• Work instructions:
Repeat the records exactly. Leave out the pictures.

/---

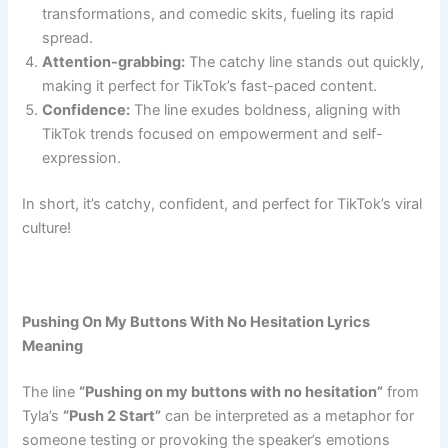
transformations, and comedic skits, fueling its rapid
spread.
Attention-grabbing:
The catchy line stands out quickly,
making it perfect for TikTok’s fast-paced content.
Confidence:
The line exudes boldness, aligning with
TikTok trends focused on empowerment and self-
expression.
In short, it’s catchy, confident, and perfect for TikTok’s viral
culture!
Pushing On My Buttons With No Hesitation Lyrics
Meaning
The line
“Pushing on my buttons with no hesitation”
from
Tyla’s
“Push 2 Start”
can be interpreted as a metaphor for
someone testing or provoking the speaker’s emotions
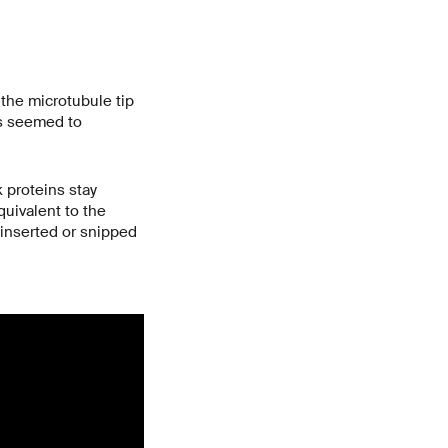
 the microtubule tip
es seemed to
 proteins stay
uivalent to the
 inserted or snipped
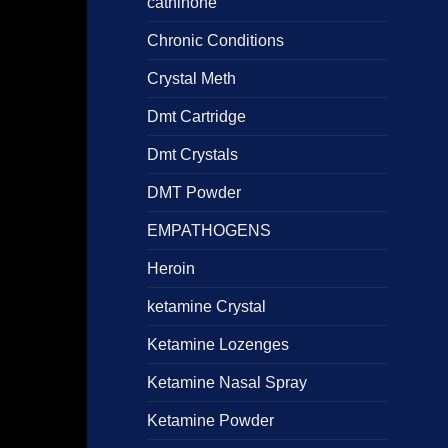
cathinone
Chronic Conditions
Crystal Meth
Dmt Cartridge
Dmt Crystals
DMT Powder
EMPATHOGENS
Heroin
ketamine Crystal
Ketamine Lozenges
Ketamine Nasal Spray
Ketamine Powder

\---

• Answer to this task:
transformations, and comedic skits, fueling its rapid
spread.
Attention-grabbing:
The catchy line stands out quickly,
making it perfect for TikTok’s fast-paced content.
Confidence:
The line exudes boldness, aligning with
TikTok trends focused on empowerment and self-
expression.
In short, it’s catchy, confident, and perfect for TikTok’s viral
culture!
Pushing On My Buttons With No Hesitation Lyrics
Meaning
The line
“Pushing on my buttons with no hesitation”
from
Tyla’s
“Push 2 Start”
can be interpreted as a metaphor for
someone testing or provoking the speaker’s emotions
 the microtubule tip
es seemed to
 proteins stay
uivalent to the
 inserted or snipped
cathinone
Chronic Conditions
Crystal Meth
Dmt Cartridge
Dmt Crystals
DMT Powder
EMPATHOGENS
Heroin
ketamine Crystal
Ketamine Lozenges
Ketamine Nasal Spray
Ketamine Powder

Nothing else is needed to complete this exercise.